PROBLEM STATEMENT ::
Print the items word for word, beginning at their very first line and ending with the line that contains "certificate confirming they", including that line.
+++ TASK DATA +++
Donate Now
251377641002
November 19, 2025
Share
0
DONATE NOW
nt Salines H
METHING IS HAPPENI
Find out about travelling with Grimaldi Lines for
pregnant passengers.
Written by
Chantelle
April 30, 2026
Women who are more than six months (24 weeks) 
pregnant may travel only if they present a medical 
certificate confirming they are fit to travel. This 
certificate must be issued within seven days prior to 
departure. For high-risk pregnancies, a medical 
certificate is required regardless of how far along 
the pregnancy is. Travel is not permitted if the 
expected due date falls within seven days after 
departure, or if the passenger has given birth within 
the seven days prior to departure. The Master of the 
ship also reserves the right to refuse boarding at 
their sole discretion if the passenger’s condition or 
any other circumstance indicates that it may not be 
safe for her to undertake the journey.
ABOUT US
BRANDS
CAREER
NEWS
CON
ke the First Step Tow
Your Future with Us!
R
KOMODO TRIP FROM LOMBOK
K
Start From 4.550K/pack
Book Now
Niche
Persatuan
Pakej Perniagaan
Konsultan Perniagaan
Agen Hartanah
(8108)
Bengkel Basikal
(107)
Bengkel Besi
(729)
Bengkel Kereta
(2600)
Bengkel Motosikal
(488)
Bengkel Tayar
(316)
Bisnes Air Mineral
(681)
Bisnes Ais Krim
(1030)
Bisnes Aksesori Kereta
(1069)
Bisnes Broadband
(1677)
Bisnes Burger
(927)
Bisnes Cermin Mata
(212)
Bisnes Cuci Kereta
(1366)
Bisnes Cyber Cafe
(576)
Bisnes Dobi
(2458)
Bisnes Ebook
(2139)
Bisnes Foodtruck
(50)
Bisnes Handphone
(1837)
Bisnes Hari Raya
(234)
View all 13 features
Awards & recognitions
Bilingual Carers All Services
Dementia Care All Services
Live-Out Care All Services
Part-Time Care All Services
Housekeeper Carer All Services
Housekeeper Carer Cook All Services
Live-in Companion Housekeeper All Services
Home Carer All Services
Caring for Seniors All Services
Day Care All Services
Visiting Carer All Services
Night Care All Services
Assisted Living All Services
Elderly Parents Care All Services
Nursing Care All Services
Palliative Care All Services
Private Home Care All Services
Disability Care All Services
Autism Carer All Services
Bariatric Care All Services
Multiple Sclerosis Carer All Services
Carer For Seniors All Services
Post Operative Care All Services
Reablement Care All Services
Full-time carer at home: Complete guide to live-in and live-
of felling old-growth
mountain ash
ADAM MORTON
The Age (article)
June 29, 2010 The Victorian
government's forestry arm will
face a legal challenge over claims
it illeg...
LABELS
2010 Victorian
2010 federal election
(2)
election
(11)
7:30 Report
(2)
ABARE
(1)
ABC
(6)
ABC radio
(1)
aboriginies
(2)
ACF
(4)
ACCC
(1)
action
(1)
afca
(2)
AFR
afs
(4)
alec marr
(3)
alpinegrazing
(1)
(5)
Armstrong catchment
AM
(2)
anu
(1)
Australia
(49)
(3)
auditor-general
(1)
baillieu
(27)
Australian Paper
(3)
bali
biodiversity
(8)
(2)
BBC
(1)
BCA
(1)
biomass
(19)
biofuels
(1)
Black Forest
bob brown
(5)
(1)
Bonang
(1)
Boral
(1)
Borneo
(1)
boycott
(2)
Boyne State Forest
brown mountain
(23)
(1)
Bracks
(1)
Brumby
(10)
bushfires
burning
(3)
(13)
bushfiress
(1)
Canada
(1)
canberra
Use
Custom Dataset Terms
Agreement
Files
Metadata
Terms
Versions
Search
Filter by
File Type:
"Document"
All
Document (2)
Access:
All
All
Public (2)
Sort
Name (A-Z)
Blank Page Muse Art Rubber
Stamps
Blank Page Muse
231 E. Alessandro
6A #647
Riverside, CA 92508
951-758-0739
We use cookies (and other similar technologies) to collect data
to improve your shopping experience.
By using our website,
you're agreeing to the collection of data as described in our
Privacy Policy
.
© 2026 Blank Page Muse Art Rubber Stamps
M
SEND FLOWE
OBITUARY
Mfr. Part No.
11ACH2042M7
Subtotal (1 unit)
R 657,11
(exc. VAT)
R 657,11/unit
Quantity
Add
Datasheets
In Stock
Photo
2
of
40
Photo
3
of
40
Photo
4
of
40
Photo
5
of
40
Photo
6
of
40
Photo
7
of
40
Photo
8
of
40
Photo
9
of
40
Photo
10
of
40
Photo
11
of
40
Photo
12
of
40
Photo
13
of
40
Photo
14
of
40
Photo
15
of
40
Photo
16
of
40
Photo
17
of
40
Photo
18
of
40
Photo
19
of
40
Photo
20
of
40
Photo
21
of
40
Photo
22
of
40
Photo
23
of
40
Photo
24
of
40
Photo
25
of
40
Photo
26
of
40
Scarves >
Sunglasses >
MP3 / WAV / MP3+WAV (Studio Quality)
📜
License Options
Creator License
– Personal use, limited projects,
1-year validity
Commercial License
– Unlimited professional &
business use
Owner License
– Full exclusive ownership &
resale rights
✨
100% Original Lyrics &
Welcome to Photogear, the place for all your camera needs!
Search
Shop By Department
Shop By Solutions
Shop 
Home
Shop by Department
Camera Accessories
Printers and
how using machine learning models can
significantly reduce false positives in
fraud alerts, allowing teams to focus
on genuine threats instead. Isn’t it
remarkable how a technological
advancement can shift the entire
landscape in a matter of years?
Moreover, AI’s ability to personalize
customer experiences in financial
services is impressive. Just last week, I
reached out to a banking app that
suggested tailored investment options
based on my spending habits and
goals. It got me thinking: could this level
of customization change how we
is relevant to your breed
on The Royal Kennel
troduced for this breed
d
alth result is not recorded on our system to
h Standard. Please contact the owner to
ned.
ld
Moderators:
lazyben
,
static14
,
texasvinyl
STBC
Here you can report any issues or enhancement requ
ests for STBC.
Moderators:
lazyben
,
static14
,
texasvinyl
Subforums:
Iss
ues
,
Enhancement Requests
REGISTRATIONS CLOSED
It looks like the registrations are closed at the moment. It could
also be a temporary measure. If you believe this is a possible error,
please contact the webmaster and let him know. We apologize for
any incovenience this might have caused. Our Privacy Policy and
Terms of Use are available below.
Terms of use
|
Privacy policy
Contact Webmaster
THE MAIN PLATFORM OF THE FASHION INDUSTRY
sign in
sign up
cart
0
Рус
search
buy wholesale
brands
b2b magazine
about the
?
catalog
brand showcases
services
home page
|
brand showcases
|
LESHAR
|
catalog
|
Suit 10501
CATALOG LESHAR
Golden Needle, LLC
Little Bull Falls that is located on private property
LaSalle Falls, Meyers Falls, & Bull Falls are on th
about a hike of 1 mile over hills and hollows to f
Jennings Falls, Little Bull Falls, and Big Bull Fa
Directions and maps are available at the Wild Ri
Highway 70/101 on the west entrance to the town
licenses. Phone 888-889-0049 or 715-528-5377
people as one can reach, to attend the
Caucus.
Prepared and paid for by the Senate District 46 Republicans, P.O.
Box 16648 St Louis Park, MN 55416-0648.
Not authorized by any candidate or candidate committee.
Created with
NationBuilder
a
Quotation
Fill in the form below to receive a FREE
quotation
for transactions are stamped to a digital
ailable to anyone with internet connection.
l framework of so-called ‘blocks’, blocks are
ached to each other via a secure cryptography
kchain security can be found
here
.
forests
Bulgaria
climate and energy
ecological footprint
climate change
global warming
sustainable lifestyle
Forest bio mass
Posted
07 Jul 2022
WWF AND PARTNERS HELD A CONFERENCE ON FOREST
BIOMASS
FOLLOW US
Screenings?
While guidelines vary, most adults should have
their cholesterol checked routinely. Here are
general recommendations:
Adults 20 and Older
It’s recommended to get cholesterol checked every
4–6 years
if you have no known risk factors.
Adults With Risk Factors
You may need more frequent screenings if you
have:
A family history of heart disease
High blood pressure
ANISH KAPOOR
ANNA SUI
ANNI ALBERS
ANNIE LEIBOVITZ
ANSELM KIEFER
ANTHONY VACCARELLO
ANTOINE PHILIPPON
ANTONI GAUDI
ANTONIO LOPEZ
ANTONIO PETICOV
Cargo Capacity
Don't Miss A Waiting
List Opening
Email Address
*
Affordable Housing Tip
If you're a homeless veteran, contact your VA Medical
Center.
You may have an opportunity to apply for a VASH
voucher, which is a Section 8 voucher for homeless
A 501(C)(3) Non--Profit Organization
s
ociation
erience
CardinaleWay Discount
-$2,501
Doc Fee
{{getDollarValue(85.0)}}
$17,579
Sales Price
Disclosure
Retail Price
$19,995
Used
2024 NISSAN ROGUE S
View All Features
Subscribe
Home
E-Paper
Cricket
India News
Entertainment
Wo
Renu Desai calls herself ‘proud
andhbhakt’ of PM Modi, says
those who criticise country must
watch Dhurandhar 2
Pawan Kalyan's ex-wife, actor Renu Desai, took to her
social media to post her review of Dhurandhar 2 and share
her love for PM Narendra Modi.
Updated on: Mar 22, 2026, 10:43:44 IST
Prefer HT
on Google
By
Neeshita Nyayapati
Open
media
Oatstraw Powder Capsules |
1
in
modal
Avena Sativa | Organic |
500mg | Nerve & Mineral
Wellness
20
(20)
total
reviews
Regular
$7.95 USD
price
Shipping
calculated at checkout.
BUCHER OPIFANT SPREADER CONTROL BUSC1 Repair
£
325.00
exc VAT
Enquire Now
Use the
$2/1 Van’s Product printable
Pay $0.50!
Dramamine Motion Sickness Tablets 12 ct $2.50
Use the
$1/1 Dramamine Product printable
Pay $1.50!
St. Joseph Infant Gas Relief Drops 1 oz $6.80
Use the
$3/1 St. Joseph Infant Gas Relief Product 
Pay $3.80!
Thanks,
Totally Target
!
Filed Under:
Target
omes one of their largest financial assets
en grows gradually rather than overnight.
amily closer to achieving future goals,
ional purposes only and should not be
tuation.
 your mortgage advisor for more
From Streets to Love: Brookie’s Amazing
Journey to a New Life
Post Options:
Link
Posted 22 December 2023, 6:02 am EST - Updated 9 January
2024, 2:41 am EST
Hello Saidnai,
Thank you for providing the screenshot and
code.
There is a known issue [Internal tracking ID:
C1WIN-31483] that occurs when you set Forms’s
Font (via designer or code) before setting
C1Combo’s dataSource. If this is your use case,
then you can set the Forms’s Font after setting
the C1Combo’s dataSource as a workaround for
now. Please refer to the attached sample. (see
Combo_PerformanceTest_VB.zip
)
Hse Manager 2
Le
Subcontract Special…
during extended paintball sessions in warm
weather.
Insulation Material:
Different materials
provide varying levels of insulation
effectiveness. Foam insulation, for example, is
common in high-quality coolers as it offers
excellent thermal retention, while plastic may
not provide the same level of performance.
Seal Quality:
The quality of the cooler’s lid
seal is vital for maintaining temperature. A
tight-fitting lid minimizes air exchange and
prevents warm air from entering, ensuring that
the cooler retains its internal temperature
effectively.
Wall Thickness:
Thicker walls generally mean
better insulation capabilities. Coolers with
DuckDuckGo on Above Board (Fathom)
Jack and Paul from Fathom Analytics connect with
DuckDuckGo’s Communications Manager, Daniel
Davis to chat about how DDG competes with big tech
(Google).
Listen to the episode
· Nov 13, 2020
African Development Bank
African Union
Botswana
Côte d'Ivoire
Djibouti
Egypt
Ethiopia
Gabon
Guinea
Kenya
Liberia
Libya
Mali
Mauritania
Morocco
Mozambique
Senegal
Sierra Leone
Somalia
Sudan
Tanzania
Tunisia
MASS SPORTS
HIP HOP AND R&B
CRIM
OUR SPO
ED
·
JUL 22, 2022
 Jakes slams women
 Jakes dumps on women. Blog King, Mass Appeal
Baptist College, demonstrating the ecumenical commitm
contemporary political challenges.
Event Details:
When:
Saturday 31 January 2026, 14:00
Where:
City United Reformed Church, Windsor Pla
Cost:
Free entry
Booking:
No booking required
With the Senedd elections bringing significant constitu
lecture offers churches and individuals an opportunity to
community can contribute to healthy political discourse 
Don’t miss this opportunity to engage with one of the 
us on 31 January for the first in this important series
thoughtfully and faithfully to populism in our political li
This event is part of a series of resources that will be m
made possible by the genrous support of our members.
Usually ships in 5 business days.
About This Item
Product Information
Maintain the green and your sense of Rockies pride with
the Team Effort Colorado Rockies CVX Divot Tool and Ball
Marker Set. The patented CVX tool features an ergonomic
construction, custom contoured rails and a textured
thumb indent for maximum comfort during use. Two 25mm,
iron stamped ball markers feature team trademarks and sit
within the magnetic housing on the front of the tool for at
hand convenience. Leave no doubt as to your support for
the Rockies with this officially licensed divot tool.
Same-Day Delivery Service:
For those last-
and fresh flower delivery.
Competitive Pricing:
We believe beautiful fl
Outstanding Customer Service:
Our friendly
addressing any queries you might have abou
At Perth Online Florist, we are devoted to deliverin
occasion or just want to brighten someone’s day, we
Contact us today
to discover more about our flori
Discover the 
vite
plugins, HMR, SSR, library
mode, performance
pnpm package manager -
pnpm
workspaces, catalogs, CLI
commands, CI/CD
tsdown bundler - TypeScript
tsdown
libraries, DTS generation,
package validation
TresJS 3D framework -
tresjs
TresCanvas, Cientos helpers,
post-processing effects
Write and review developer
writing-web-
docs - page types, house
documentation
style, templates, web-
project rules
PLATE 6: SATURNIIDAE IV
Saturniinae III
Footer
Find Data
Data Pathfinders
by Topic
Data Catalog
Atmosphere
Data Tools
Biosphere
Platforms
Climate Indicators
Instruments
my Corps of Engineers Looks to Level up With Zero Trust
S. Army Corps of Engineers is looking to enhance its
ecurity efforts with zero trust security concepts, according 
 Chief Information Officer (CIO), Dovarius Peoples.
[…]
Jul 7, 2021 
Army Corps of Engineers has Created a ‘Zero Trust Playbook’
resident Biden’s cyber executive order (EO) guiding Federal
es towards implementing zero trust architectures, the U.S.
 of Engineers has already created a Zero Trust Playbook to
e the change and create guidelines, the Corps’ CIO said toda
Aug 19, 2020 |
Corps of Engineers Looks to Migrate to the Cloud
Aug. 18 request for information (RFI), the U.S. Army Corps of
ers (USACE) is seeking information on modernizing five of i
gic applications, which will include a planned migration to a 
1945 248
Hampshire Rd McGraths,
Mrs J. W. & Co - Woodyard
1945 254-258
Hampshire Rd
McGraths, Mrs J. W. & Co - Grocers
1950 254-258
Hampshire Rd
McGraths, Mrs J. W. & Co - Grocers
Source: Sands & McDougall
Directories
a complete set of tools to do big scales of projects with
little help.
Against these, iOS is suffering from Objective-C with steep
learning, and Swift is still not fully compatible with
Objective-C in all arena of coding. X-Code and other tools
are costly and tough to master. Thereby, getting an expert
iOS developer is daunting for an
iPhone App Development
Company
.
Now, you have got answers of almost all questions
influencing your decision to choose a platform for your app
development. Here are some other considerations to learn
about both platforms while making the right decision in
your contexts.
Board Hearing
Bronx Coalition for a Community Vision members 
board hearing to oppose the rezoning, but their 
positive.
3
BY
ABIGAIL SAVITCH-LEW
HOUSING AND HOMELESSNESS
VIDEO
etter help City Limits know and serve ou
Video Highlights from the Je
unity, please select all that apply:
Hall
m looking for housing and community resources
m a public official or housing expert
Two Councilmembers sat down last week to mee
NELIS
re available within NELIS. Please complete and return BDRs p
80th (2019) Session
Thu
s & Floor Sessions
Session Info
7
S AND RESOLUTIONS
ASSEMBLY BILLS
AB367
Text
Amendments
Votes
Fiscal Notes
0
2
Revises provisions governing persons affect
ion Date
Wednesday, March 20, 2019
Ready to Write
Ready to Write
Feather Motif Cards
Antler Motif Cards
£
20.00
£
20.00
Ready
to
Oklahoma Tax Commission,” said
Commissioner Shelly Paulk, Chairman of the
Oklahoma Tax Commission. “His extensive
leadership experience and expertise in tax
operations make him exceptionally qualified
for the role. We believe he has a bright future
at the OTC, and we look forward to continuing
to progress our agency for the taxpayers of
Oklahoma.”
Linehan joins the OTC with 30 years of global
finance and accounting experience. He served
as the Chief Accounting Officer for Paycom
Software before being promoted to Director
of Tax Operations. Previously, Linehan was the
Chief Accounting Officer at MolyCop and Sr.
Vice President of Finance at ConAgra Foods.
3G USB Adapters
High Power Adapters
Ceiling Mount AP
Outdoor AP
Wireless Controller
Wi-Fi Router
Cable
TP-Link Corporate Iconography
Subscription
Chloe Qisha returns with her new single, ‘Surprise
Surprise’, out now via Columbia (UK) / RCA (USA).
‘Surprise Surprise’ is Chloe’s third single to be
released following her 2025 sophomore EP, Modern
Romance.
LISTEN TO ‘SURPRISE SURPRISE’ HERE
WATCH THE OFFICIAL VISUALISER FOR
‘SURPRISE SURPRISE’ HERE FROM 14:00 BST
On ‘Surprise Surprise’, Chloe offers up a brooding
+++
RESULT BELOW ::
Donate Now
251377641002
November 19, 2025
Share
0
DONATE NOW
nt Salines H
METHING IS HAPPENI
Find out about travelling with Grimaldi Lines for
pregnant passengers.
Written by
Chantelle
April 30, 2026
Women who are more than six months (24 weeks) 
pregnant may travel only if they present a medical 
certificate confirming they are fit to travel. This 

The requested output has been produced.